Conversely, the overpowering force of connection she finds in the foreign is missing from her poems about the familiar, and these poems find Griswold both lamenting and resenting its absence. In “Pennant” she writes,

Love was the illusion,
the tent on the beach
…that said you’re never alone.
The tent is gone.
It takes you days to notice.

Love disappears, and with it, a “slip of bright everlasting” that once pretended “to be home.” While Griswold watches these disappearances, she also watches her lover’s failure to notice any change: “The last night comes./ The bald dunes sleep.” The sense of abandonment runs thick through the poem, but love is, from the start, an illusion, as is the connection between Griswold and her lover. In other words, she is always alone, even when she is in “Love.” Similarly, in “Sadness,” she writes, “On the way home,/ I bought my husband a seascape…No sadness in it anywhere.” The gesture of the gift is suggestively as void of emotion as the relationship itself. The seascape and the disappearing tent on the beach both reveal a startling disconnect in these supposedly deep, personal relationships.

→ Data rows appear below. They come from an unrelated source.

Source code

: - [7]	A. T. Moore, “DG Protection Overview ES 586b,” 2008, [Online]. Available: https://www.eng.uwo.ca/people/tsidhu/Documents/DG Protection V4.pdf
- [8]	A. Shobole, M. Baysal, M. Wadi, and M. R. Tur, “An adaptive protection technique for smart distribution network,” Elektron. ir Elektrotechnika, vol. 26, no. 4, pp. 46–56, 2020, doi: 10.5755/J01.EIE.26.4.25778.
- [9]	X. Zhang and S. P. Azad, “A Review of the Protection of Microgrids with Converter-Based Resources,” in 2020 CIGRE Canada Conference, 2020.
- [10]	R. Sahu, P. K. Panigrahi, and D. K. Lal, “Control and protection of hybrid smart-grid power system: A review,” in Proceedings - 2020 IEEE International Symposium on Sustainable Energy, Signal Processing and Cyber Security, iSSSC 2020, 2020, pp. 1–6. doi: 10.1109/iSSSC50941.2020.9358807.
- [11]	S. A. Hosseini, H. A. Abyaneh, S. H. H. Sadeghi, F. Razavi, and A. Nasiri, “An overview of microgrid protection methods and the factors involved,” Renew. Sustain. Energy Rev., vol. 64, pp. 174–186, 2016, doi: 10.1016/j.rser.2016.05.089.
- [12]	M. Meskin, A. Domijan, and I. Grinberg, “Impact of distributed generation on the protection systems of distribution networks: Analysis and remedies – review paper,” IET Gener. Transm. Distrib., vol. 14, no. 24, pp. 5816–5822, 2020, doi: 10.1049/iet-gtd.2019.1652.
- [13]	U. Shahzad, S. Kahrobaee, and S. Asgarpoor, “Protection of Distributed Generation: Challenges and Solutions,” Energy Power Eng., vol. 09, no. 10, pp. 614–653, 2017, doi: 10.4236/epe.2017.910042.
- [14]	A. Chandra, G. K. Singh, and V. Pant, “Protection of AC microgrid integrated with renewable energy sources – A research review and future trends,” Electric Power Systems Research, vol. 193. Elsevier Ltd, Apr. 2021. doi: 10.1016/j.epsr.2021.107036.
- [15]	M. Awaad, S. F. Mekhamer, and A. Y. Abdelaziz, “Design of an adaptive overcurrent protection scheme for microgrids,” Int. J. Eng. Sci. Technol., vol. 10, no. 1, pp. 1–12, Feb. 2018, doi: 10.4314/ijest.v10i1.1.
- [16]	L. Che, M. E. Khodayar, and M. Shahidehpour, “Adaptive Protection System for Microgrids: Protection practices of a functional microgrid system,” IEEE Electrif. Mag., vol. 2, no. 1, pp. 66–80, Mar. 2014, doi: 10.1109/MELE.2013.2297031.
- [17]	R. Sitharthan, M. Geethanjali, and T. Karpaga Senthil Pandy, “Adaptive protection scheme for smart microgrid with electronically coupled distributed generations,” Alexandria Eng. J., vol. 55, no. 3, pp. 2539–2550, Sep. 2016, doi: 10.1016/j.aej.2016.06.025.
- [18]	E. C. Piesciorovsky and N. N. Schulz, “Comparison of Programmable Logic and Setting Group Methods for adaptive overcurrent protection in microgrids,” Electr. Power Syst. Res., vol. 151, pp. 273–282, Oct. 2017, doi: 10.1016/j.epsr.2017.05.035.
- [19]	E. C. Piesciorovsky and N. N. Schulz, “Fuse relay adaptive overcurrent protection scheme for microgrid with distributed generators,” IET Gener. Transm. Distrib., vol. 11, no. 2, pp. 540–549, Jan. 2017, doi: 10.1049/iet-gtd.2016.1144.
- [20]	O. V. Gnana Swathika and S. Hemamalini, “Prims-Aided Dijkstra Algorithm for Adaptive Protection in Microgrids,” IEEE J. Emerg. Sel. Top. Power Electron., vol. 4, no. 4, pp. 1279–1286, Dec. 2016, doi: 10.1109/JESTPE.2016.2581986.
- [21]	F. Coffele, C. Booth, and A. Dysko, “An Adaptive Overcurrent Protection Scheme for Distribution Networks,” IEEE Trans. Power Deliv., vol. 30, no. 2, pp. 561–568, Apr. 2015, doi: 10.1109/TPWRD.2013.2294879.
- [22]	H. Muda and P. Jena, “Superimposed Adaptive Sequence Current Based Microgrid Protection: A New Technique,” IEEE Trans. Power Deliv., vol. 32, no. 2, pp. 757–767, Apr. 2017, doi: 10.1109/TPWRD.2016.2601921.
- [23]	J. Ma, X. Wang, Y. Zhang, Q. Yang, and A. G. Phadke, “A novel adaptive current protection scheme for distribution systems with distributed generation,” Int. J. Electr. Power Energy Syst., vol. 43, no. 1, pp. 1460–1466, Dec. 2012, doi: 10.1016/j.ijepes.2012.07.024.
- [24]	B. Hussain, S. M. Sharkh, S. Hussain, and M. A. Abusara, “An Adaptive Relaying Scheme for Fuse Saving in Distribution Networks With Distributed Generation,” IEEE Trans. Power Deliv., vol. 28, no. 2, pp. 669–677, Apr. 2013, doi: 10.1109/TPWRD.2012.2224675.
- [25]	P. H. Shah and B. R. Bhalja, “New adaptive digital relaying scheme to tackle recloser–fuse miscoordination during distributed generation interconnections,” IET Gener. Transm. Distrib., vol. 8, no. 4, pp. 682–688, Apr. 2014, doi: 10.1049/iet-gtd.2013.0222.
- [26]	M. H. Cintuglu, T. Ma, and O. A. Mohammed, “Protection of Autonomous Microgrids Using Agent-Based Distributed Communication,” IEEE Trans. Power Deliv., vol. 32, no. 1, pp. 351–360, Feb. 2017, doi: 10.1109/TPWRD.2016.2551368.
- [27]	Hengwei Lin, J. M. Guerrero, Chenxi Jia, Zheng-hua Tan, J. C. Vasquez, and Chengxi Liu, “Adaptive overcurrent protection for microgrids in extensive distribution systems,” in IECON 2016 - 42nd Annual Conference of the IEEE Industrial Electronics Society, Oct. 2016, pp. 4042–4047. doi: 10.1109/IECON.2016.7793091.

But the tension between Griswold's experiences of the familiar and the foreign yields an almost carefree pleasure. Although clearly not content with the familiar, she is far from elated with the foreign. The push and pull each exerts on her life leads her to see that, as she writes in "Beyond the Solace of a Devastated Landscape": "if you hurl/ yourself at chaos/ chaos will catch you." In its embrace, she finds moments like this one in the title poem:

Let us tumble.
Let us laugh at our grip.
If these are last days
let them not catch us sleeping
but awake in this field, and ready.

Between the forcefulness of the wide world and the disappointments of home, Griswold discovers light in their darkness, a halo of space in which satisfaction, even happiness, is possible. Together, those few moments in those few poems hardly amount to an explanation of Griswold's affair, and she does not present them as such. Rather, in the hold of the foreign and the familiar, they are the only moments one would hope to find in an affair—release and joy.